La soirée TV du 11 février 2021 - Montage Nos Lendemains.
La soirée TV du 11 février 2021 - Montage Nos Lendemains.

La soirée télé du jeudi 11 février s’annonçait politiquement prometteuse. Ceux qui ont zappé entre France 2 et C8 n’auront pas été déçus. Le service public, via la très sérieuse émission « Vous avez la parole », présentée par la paire hautement crédible Léa Salamé/Thomas Sotto, avait choisi de mettre en scène un match entre Gérald Darmanin et Marine Le Pen. De « vendre » avant l’heure aux électeurs-téléspectateurs le duel qui leur est déjà promis à quinze mois de la présidentielle 2022. Et à la fin, si ce scénario se confirme, il sera vraisemblablement suggéré aux Gaulois de sauver la République en faisant à nouveau barrage au danger, à nouveau incarné par la présidente du RN, face à Macron, encore, peut-être, même si un sondage ose aujourd’hui l’hypothèse Édouard Philippe, en tête des personnalités qui « feraient mieux » que l’actuel Président « si elles étaient aujourd’hui au pouvoir ».

Le hic, c’est que le ministre de l’Intérieur de Macron et la leader du RN ont montré davantage de points communs que de différences. Darmanin a même trouvé son adversaire « molle » et « branlante » sur la question de l’islamisme et de la laïcité. Très drôle quand même, ce championnat d’extrême droite.

Presqu’aussi drôle que la tête de Jean-Luc Mélenchon lorsqu’il s’est fait mordre le mollet, sur le même thème, par une ex-porte-parole LR, dixième sur la liste de François-Xavier Bellamy aux élections européennes, pas élue, reconvertie en chroniqueuse allergique aux Insoumis dont le chef de file était donc l’invité de Cyril Hanouna.

JLM : « […] Vous êtes banalement réactionnaire et vous n’aimez pas l’unité de la France ».

Elle : « C’est vous qui n’aimez pas les femmes […] ».

La frimousse de l’intéressé, en réaction, à cet instant précis, valait le gif. « Balance ton Poste » est devenu un spot politico-cathodique incontournable depuis que l’animateur jusque-là plutôt réputé bouffon a été adoubé par Marlène Schiappa, alors secrétaire d’État à l’Égalité femmes-hommes et qui avait eu bien besoin de lui pour promouvoir le « Grand débat national » (au fait, où sont passés les cahiers de doléance ?).

« J’ai demandé l’asile politique à Hanouna parce que les fachos sont sur France 2, ils ont une loi pourrie, ils vont la voter ensemble… », a justifié Mélenchon, qui a taclé la chaîne au passage : « Ils sont incapables d’avoir des règles du jeu correctes et respectueuses des gens, tout le monde s’en plaint, y’a que moi qui ose le dire  ». En conclusion, il a remercié l’animateur de l’avoir accueilli « sans méchanceté et sans hargne ». « C’est vrai que j’ai été dur avec vous, parfois », a de son côté concédé Hanouna. On se frottait presque les yeux. Bienvenue en Bisounoursie.

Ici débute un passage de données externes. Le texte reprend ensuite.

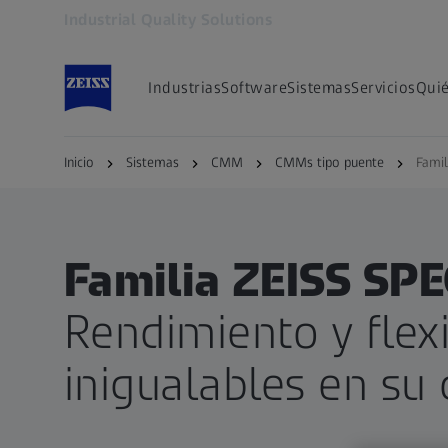
Industrial Quality Solutions
Se abrirá en otra pestaña
Industrias
Software
Sistemas
Servicios
Qui
Inicio
Sistemas
CMM
CMMs tipo puente
Fami
Familia ZEISS S
Rendimiento y flexi
inigualables en su 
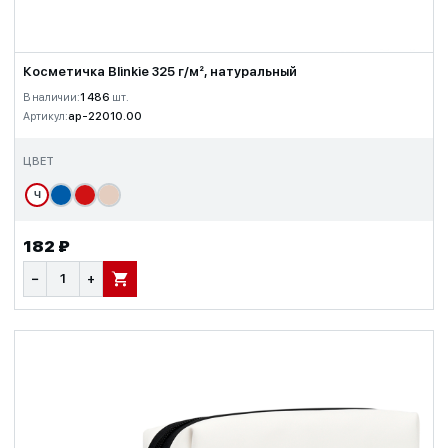
Косметичка Blinkie 325 г/м², натуральный
В наличии:
1 486
шт.
Артикул:
ap-22010.00
ЦВЕТ
Ч
182 ₽
−
+
В КОРЗИНУ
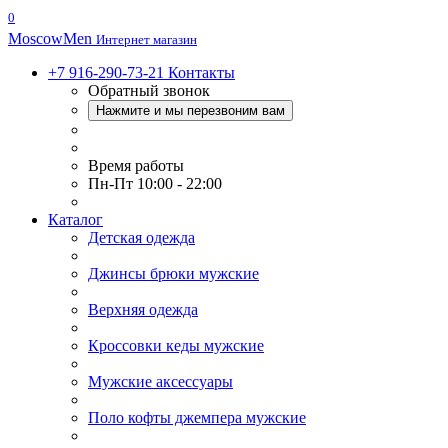
0
Moscow
Men
Интернет магазин
+7 916-290-73-21
Контакты
Обратный звонок
Нажмите и мы перезвоним вам
Время работы
Пн-Пт 10:00 - 22:00
Каталог
Детская одежда
Джинсы брюки мужские
Верхняя одежда
Кроссовки кеды мужские
Мужские аксессуары
Поло кофты джемпера мужские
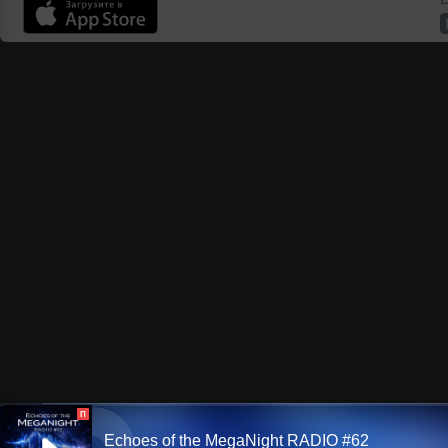
П
Echoes of the MegaNight RADIO #62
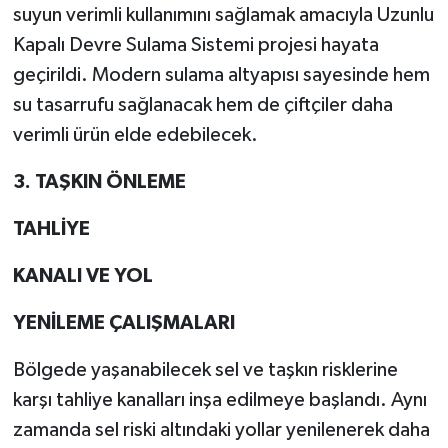
suyun verimli kullanımını sağlamak amacıyla Uzunlu
Kapalı Devre Sulama Sistemi projesi hayata
geçirildi. Modern sulama altyapısı sayesinde hem
su tasarrufu sağlanacak hem de çiftçiler daha
verimli ürün elde edebilecek.
3. TAŞKIN ÖNLEME
TAHLİYE
KANALI VE YOL
YENİLEME ÇALIŞMALARI
Bölgede yaşanabilecek sel ve taşkın risklerine
karşı tahliye kanalları inşa edilmeye başlandı. Aynı
zamanda sel riski altındaki yollar yenilenerek daha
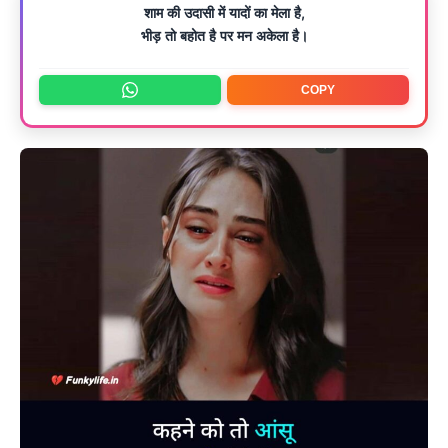
शाम की उदासी में यादों का मेला है,
भीड़ तो बहोत है पर मन अकेला है।
COPY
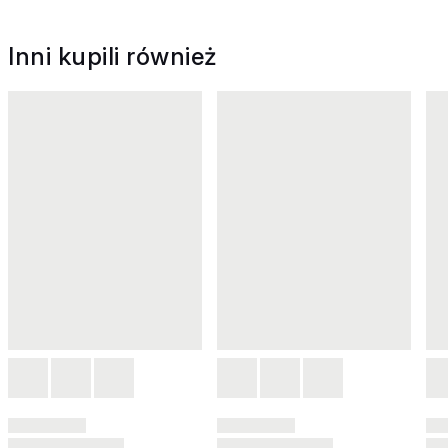
Inni kupili również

Moyennant sa participation, Mélenchon s’est tout de même payé le luxe, et sûrement le plaisir, de refuser la présence d’Éric Naulleau, écrivain écumeur de plateaux télé et pilier du lieu, qui avait un jour confié « exécrer » tout ce que représente la France insoumise. Alors, petit joueur, le leader LFI ? Non. Raisonnable. Le candidat déclaré à l’Élysée s’est évité un bad buzz piégeux et a permis à C8 de faire valoir via Twitter, vendredi matin, des « records saison sur les cibles prioritaires ». Loin, toutefois, derrière France 2, qui a rassemblé 1.945.000 spectateurs. On retiendra que Xavier Deluc et Section de recherches ont été préférés à Darmanin, Le Pen et Mélenchon réunis.